Work request A: In the surf fishing thread, rewrite the paragraph beginning "TO LOCATE A WASHOUT" as a short list that keeps its main facts.
Work request B: Substitute "troughs" for "washouts" in the surf fishing thread, giving the passage from "I am new to" up to and including "be great thanks.".
Work request C: Continue the surf fishing thread from where it stops.

# Washout?



## gotwake7 (Apr 4, 2008)

I am new to the surf fishing. i know that you are supposed to fish in the washouts but what do they look like and how do you find them? any help would be great thanks.


----------



## bigdave195412 (Apr 18, 2008)

TO LOCATE A WASHOUT GO DOWN TO THE SURF AND LOOK ALONG THE BEACH. LOOK FOR A SPOT WHERE THE WATERHAS REMOVED THE MOST SAND FROM THE BEACH. YOU ALSO WANT TO WATCH THE WATER CLOSELY. REMEMBER THIS " WHEN THE DEPTH OF THE WATER = THE HEIGHT OF A WAVE, THE WAVE BREAKS" WHAT YOU NEED TO LOOK FOR IS A SPOT WHERE YOU SEE WAVES BREAKING ,THEN LOOK FOR A SPOT BETWEEN THE BREAKING WAVES WHERE THE WAVES ARE NOT BREAKING, THIS INDICATES DEEPER WATER OR A WASHOUT.

Listed entries:
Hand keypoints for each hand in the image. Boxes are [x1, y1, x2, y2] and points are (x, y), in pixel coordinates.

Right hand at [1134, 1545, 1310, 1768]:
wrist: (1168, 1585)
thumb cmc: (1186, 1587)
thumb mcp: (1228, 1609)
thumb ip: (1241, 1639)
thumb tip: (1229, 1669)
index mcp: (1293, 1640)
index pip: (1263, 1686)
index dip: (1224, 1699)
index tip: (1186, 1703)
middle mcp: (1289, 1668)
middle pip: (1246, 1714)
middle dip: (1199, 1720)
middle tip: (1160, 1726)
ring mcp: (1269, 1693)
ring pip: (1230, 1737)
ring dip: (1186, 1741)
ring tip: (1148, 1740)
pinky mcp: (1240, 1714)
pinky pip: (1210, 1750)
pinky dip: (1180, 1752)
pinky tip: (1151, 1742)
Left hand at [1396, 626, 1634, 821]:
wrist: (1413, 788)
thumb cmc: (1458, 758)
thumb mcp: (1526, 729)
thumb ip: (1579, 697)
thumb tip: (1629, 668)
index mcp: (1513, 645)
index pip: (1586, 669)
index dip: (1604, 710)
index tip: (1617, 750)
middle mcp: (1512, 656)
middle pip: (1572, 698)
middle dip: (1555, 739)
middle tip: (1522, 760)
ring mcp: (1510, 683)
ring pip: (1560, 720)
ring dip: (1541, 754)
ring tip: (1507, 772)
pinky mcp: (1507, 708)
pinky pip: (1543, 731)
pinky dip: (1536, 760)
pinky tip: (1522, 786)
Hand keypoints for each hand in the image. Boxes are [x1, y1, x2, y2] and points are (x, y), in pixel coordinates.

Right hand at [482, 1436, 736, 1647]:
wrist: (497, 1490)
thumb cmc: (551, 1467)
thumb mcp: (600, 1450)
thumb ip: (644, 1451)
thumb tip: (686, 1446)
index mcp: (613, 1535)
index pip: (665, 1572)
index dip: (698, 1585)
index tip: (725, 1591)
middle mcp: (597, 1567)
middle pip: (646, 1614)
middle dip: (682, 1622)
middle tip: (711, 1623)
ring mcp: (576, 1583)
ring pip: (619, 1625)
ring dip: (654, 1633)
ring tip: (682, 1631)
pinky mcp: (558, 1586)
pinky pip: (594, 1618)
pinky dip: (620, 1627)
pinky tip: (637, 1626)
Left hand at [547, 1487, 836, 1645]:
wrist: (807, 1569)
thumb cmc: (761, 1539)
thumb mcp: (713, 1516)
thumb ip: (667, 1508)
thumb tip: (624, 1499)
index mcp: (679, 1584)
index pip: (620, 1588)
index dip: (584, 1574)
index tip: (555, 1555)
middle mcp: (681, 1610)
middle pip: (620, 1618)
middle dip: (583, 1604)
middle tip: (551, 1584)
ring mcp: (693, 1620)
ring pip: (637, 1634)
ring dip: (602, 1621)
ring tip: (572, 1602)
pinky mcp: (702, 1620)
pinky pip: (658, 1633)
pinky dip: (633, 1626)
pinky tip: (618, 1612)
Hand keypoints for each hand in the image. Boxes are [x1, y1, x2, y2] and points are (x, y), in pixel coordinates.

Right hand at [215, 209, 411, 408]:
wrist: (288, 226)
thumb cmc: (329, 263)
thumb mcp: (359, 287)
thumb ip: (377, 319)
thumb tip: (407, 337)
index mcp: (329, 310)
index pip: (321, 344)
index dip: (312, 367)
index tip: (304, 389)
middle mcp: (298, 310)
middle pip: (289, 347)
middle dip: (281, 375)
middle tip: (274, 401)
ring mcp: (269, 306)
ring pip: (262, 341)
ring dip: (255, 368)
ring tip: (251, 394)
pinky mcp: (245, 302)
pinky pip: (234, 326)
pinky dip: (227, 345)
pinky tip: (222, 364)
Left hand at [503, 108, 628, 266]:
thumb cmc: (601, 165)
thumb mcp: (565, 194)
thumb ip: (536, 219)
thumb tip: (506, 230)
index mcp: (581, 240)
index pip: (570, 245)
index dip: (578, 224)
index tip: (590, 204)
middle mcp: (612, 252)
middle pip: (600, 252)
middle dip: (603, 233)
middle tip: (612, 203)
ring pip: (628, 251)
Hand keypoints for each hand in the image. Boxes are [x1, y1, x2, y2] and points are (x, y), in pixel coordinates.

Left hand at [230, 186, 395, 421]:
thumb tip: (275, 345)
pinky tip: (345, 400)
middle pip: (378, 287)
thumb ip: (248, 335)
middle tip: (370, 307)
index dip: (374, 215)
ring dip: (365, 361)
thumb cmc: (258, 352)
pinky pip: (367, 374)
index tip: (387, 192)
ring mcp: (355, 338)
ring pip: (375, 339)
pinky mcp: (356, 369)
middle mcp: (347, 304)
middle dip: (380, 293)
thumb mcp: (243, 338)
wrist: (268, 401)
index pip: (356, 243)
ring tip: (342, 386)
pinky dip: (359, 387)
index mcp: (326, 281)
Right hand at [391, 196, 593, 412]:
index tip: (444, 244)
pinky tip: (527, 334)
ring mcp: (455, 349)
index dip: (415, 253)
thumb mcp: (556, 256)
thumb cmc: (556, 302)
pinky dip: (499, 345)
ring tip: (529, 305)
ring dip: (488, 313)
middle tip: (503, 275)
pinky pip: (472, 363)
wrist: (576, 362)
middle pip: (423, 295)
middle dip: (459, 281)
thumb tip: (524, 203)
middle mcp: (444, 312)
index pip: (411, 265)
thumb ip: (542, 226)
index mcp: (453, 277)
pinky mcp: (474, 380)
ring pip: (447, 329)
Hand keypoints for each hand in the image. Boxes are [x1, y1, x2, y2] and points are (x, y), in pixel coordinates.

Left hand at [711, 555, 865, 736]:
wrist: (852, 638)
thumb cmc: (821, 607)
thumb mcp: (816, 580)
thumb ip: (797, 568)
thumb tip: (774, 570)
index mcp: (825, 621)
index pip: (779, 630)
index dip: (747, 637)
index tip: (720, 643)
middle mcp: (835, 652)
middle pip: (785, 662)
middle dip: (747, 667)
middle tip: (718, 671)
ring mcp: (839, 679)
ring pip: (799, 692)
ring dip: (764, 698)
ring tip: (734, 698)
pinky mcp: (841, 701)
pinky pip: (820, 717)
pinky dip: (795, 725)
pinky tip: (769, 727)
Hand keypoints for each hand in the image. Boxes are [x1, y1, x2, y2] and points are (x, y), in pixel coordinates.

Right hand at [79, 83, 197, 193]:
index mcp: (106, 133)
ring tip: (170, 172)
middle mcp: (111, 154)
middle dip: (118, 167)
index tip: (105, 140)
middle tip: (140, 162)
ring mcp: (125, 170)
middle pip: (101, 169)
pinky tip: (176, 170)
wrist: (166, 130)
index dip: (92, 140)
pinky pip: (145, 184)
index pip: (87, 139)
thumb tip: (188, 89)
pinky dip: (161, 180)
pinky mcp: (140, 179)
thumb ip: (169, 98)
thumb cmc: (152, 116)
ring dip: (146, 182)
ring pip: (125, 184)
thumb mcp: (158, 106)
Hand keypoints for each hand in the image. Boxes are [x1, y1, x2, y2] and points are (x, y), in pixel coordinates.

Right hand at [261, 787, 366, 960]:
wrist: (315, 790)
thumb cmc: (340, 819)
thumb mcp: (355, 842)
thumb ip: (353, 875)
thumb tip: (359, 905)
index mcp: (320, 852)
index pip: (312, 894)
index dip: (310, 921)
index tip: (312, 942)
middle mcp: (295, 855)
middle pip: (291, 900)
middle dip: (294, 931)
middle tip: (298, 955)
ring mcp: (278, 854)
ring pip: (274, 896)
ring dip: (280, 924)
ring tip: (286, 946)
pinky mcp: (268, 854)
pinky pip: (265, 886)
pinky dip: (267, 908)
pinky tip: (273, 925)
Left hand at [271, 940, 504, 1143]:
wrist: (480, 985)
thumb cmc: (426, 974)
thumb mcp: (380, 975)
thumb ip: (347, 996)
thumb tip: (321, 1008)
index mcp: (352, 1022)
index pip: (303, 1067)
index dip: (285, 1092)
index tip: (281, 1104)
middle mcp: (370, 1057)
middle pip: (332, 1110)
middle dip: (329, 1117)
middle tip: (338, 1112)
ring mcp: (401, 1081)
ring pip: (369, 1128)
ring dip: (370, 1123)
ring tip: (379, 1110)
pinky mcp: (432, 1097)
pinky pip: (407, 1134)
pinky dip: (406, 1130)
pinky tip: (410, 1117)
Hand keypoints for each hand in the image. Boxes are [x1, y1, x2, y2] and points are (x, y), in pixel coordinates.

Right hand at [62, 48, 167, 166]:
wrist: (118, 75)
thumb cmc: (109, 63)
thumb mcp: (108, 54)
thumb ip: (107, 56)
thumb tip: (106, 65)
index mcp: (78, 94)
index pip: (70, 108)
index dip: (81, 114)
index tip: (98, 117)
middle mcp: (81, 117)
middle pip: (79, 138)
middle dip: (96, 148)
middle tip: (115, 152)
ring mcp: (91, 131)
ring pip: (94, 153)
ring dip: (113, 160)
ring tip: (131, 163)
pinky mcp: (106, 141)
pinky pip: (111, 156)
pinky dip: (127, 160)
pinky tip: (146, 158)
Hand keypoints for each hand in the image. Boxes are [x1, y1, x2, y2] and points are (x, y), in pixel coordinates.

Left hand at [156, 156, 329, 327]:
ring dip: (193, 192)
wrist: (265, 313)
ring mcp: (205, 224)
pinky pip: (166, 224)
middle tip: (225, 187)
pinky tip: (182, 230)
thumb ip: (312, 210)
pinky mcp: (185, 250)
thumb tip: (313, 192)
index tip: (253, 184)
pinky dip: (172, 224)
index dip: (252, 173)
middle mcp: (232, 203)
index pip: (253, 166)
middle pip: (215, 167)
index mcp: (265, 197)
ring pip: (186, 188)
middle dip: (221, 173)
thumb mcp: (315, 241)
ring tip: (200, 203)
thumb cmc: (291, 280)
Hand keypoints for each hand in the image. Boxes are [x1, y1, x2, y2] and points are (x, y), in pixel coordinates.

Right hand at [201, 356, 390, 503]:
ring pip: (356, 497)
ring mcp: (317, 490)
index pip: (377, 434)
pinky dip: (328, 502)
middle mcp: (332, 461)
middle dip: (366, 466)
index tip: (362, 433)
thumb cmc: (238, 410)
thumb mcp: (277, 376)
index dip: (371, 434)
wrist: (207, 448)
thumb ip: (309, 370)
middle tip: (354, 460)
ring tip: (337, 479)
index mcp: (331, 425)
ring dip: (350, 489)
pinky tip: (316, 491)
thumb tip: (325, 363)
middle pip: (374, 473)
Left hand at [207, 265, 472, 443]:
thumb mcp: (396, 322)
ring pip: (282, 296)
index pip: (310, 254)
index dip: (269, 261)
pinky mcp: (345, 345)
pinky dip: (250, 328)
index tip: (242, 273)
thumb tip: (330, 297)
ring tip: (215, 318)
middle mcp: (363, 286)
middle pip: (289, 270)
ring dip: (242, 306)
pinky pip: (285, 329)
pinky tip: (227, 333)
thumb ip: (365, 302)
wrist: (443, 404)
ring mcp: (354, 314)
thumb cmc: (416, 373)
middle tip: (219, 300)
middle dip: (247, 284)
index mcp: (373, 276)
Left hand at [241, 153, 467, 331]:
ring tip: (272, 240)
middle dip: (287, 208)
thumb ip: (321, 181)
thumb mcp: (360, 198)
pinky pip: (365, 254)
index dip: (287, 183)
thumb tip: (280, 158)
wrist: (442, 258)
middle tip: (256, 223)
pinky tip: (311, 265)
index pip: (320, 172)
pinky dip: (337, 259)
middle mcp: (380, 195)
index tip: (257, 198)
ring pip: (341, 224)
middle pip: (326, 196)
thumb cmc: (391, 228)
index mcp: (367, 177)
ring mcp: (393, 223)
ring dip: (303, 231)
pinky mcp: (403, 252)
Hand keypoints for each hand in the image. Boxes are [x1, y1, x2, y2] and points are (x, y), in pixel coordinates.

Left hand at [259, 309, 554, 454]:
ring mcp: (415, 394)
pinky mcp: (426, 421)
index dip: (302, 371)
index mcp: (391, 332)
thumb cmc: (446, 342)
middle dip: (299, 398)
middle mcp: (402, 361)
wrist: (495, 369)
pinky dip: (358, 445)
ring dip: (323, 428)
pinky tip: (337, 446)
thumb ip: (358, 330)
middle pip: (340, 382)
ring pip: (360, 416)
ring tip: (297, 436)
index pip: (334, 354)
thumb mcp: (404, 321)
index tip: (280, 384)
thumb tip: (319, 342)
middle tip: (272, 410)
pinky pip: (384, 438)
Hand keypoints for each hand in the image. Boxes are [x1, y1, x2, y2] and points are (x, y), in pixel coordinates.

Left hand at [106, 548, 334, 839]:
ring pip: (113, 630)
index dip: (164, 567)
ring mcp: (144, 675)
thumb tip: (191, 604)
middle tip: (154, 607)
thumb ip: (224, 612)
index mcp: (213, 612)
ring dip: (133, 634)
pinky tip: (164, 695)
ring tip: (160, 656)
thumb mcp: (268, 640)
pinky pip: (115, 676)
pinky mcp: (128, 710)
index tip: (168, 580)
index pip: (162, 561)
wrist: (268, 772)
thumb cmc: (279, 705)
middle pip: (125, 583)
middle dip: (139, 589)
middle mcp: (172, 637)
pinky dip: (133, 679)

Written response A:
- Go down to the surf and look along the beach for the spot where the water has removed the most sand.
- Watch the water closely, and remember that a wave breaks when the depth of the water equals the height of the wave.
- Find a spot where waves are breaking, then look between those breaking waves for a place where they are not breaking.
- That calmer spot indicates deeper water, or a washout.

Written response B:
I am new to the surf fishing. i know that you are supposed to fish in the troughs but what do they look like and how do you find them? any help would be great thanks.

Written response C:
----------



## 38bat (Nov 23, 2007)

Do a search. There is a tutorial with aerial photos etc....


----------



## User1265 (Oct 15, 2007)

This is the one here. The best description you will find. Explains everything with pictures. 

http://pensacolafishingforum.com/fishingforum/Topic77232-17-1.aspx


----------



## gotwake7 (Apr 4, 2008)

thanks i will check it out.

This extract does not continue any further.